Problem statement:
With images excluded, write out each entry below exactly as given.

The input:
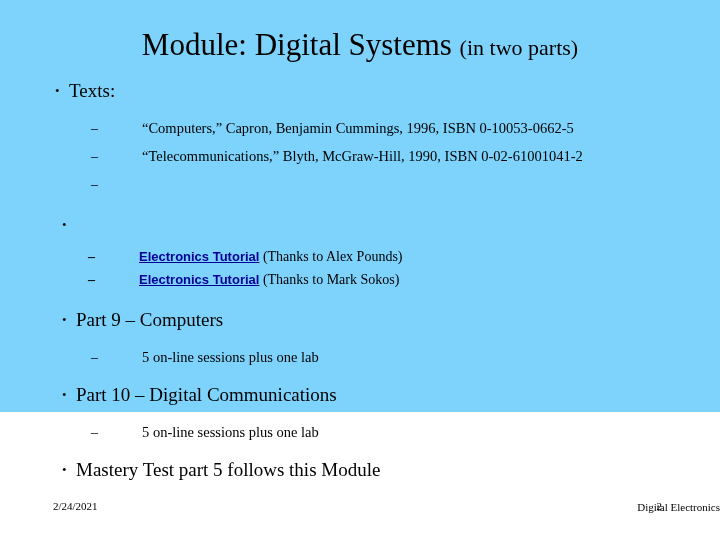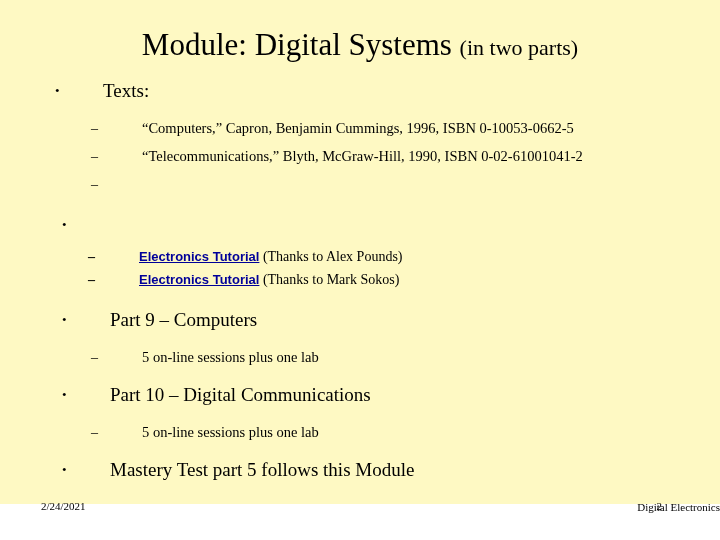--- a/index.html
+++ b/index.html
@@ -19,8 +19,8 @@
   .slide {
     position: relative;
     width: 720px;
-    height: 504px;
-    background: #fef9c3;
+    height: 412px;
+    background: #7dd3fc;
   }
 
   

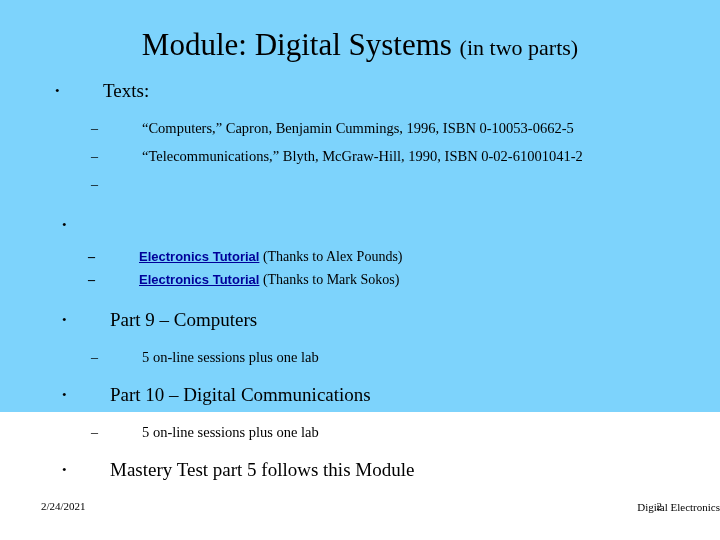--- a/index.html
+++ b/index.html
@@ -96,7 +96,7 @@
   .ind-s2 { padding-left: 88px; }      
   .ind-s3 { padding-left: 91px; }      
 
-  .gap-b1 { margin-left: 34px; }       
+  .gap-b1 { }       
   .gap-s1 { margin-left: 37px; }
   .sub-wrap-wide { max-width: 530px; }
 

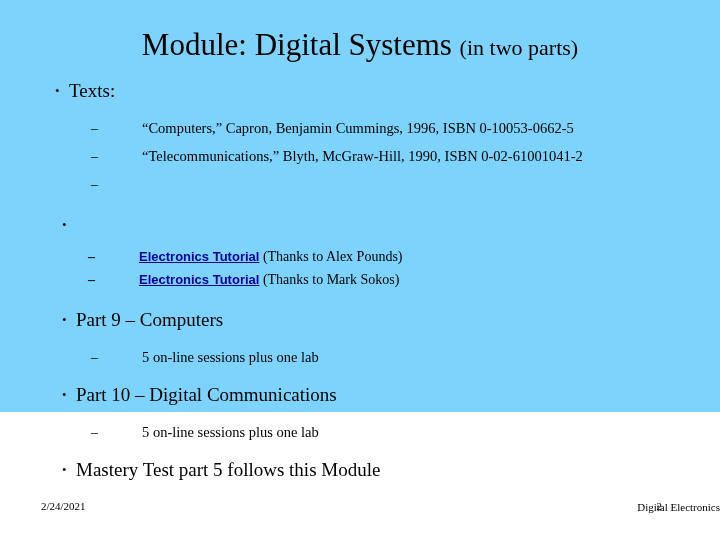--- a/index.html
+++ b/index.html
@@ -132,7 +132,7 @@
   }
   .footer .f-date {
     position: absolute;
-    left: 41px;
+    left: 53px;
     top: 0;
   }
   .footer .f-center {

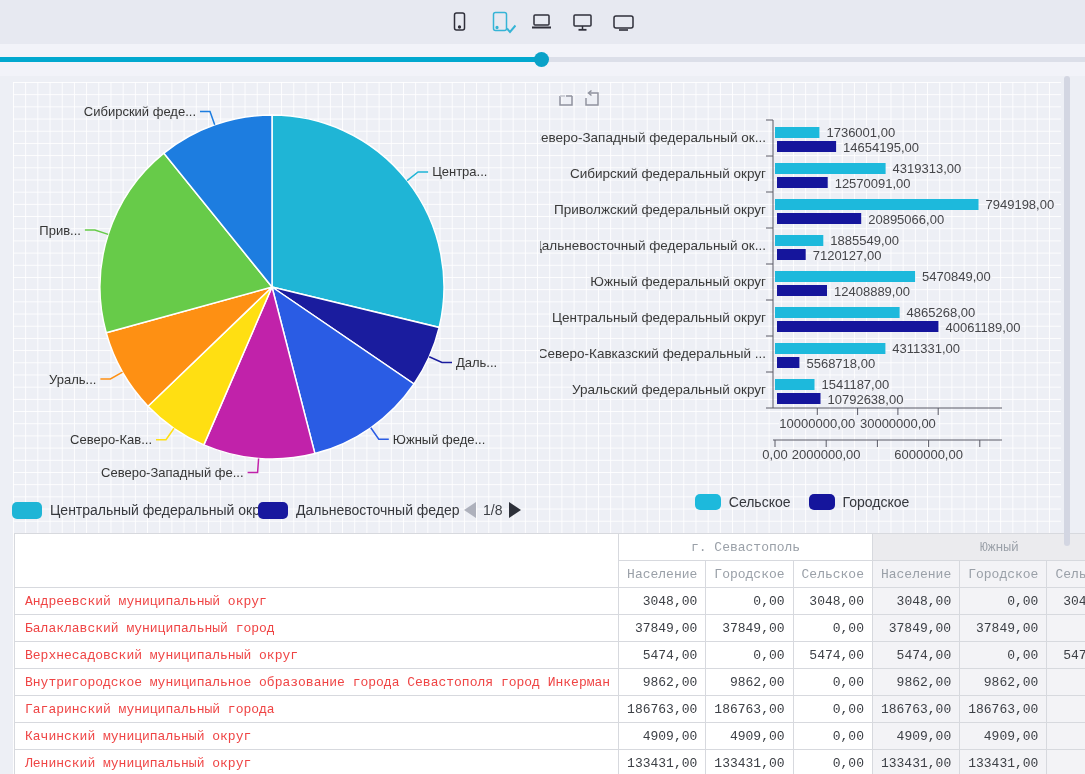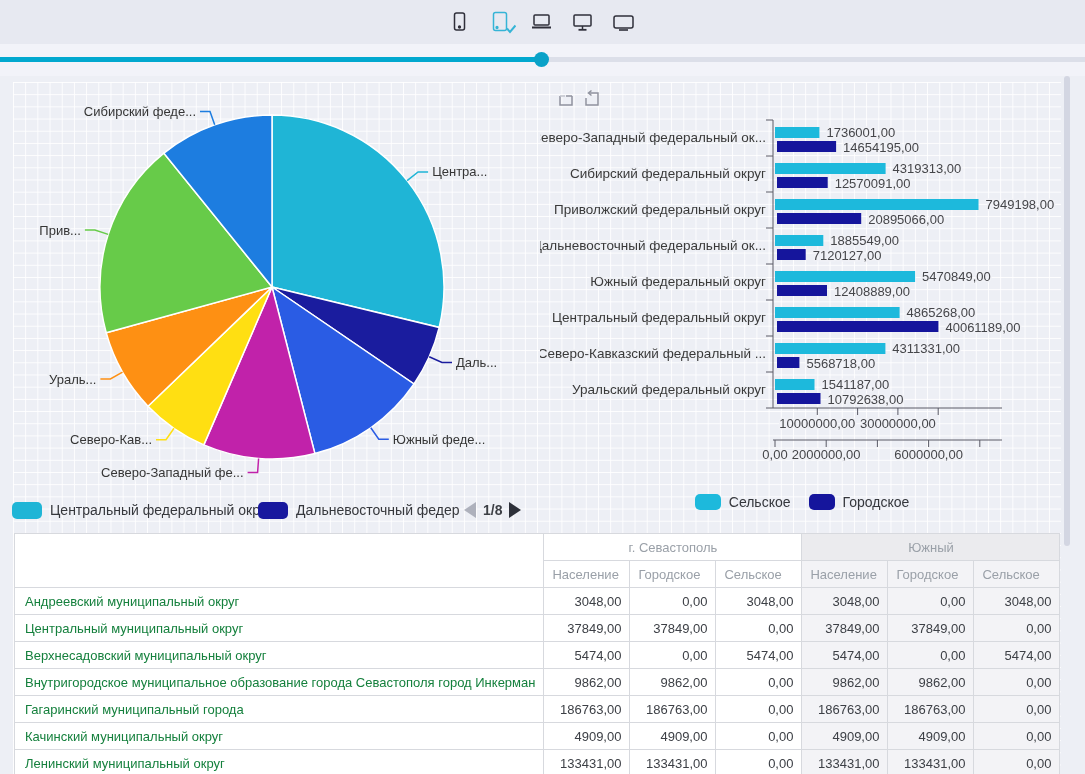--- a/index.html
+++ b/index.html
@@ -40,7 +40,7 @@
   .legend-swatch{width:30px;height:17px;border-radius:5px;flex:none;}
   .legend-text{font-size:14px;color:#35373c;white-space:nowrap;}
   .clip-162{max-width:163px;overflow:hidden;}
-  .pager{position:absolute;left:464px;top:0;height:26px;display:flex;align-items:center;gap:7px;font-weight:bold;}
+  .pager{position:absolute;left:464px;top:0;height:26px;display:flex;align-items:center;gap:7px;}
   .arrow-left{width:0;height:0;border-top:8px solid transparent;border-bottom:8px solid transparent;
               border-right:12px solid #aeb1bc;cursor:pointer;}
   .arrow-right{width:0;height:0;border-top:8px solid transparent;border-bottom:8px solid transparent;

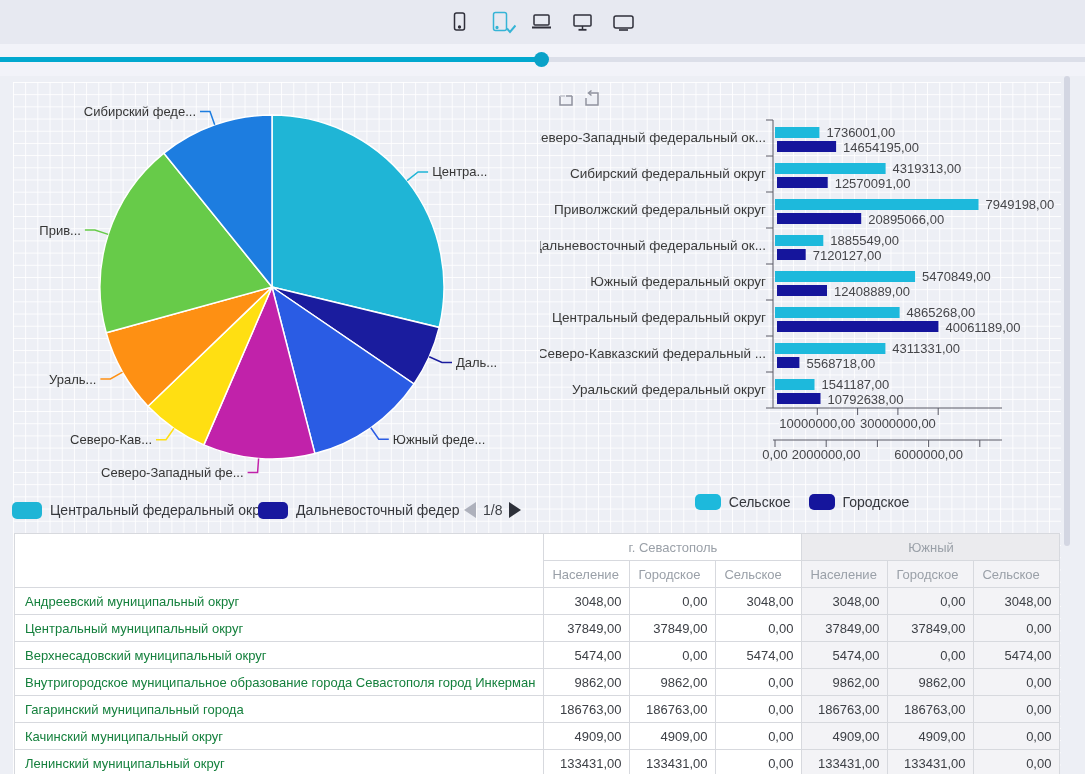--- a/index.html
+++ b/index.html
@@ -54,7 +54,7 @@
   .data-table{position:absolute;left:14px;top:457px;border-collapse:collapse;background:#fff;
               table-layout:fixed;}
   .data-table td,.data-table th{border:1px solid #d7d9de;height:27px;box-sizing:border-box;
-              font-weight:normal;font-size:13px;padding:0 8px;white-space:nowrap;overflow:hidden;}
+              font-weight:normal;font-size:13px;padding:0 8px;white-space:nowrap;overflow:hidden;font-family:Liberation Mono, monospace;}
   .data-table .ghead{color:#9aa0a8;text-align:center;background:#fff;}
   .data-table .ghead.tot{background:#ebebee;}
   .data-table .shead{color:#9aa0a8;text-align:left;background:#fff;}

Answer area:
--- a/index.html
+++ b/index.html
@@ -19,8 +19,8 @@
   .slide {
     position: relative;
     width: 720px;
-    height: 504px;
-    background: #fef9c3;
+    height: 412px;
+    background: #7dd3fc;
   }
 
   

--- a/index.html
+++ b/index.html
@@ -96,7 +96,7 @@
   .ind-s2 { padding-left: 88px; }      
   .ind-s3 { padding-left: 91px; }      
 
-  .gap-b1 { margin-left: 34px; }       
+  .gap-b1 { }       
   .gap-s1 { margin-left: 37px; }
   .sub-wrap-wide { max-width: 530px; }
 

--- a/index.html
+++ b/index.html
@@ -132,7 +132,7 @@
   }
   .footer .f-date {
     position: absolute;
-    left: 41px;
+    left: 53px;
     top: 0;
   }
   .footer .f-center {

--- a/index.html
+++ b/index.html
@@ -40,7 +40,7 @@
   .legend-swatch{width:30px;height:17px;border-radius:5px;flex:none;}
   .legend-text{font-size:14px;color:#35373c;white-space:nowrap;}
   .clip-162{max-width:163px;overflow:hidden;}
-  .pager{position:absolute;left:464px;top:0;height:26px;display:flex;align-items:center;gap:7px;font-weight:bold;}
+  .pager{position:absolute;left:464px;top:0;height:26px;display:flex;align-items:center;gap:7px;}
   .arrow-left{width:0;height:0;border-top:8px solid transparent;border-bottom:8px solid transparent;
               border-right:12px solid #aeb1bc;cursor:pointer;}
   .arrow-right{width:0;height:0;border-top:8px solid transparent;border-bottom:8px solid transparent;

--- a/index.html
+++ b/index.html
@@ -54,7 +54,7 @@
   .data-table{position:absolute;left:14px;top:457px;border-collapse:collapse;background:#fff;
               table-layout:fixed;}
   .data-table td,.data-table th{border:1px solid #d7d9de;height:27px;box-sizing:border-box;
-              font-weight:normal;font-size:13px;padding:0 8px;white-space:nowrap;overflow:hidden;}
+              font-weight:normal;font-size:13px;padding:0 8px;white-space:nowrap;overflow:hidden;font-family:Liberation Mono, monospace;}
   .data-table .ghead{color:#9aa0a8;text-align:center;background:#fff;}
   .data-table .ghead.tot{background:#ebebee;}
   .data-table .shead{color:#9aa0a8;text-align:left;background:#fff;}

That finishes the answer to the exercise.